Fall on Your Knees by Ann Marie MacDonald


What makes a book 'original'?
Every plot conceivable has been done to death.
Every character imaginable has graced the pages of some novel or other.
Every emotion possible has been wrung out of the reader.
So why even write any more books? If it's all been done, why do it again?

A true pleasure of reading is finding that one novel in a thousand that manages to break free from the rest, that manages to startle and amuse within a familiar frameswork, that makes the old seem fresh. Fall on Your Knees is such a book.

Fall on Your Knees follows the tribulations of the Pipers, an unusual family living in Cape Breton in the early twentieth centure. The patriarch is James, a former piano tuner, who married Materia, a thirteen-year-old Lebanese girl who is promptly disowned from her family. Resulting from this rather unhappy coupling: Kathleen, a girl with the voice of an angel; the devout and well-meaning Mercedes; the wild and possibly insane Frances; and the crippled yet miraculous Lily.
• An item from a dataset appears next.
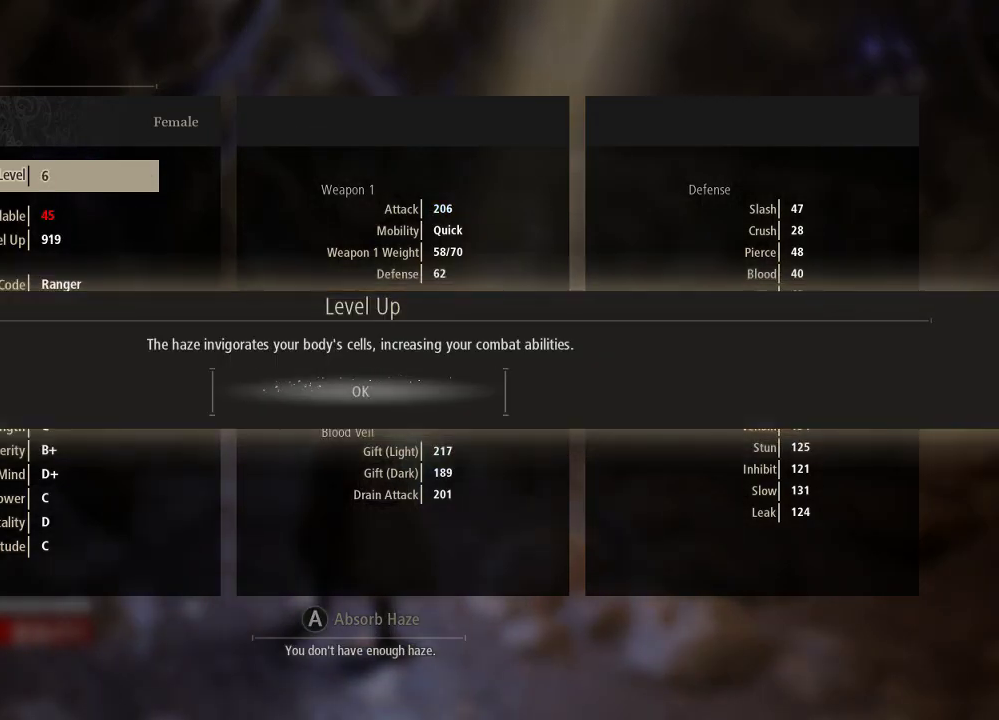
{"dt_ms": 500, "buttons": [], "left_stick": "center", "right_stick": "center", "events": [[33, "A", "down"], [133, "A", "up"]]}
At its essence, this is a 'family drama', a novel that traces one family's life throughout its tumultuous history. There is absolutely nothing original about this theme. Ann-Marie MacDonald has accomplished something equally as fine and wonderful as Irving has often done; she has broken the bounds of the novel, making it read as if this was the first time anyone ever conceived of the idea.
As MacDonald drives the narrative, through the battlefields of World War One, into the great depression, and then veering into the worlds of New York and Harlem, she consistently delights the reader with fresh sub-plots and characters. As well, MacDonald refuses to judge her characters. She leads us through the despicable acts of James and Frances, the self-pitying laments of Mercedes, the class hatred and eventual rebirth of Kathleen, all without a moment's disdain or loathing. The characters are all deeply flawed, but MacDonald refuses to sentimentalize or soften them. For better or for worse, they are who they are.

Fall on Your Knees has moments of remarkable vision, and easily holds its own against any of the more established novelists of today. It is a treasure of a novel, and MacDonald will have a difficult time if she ever wants to top it.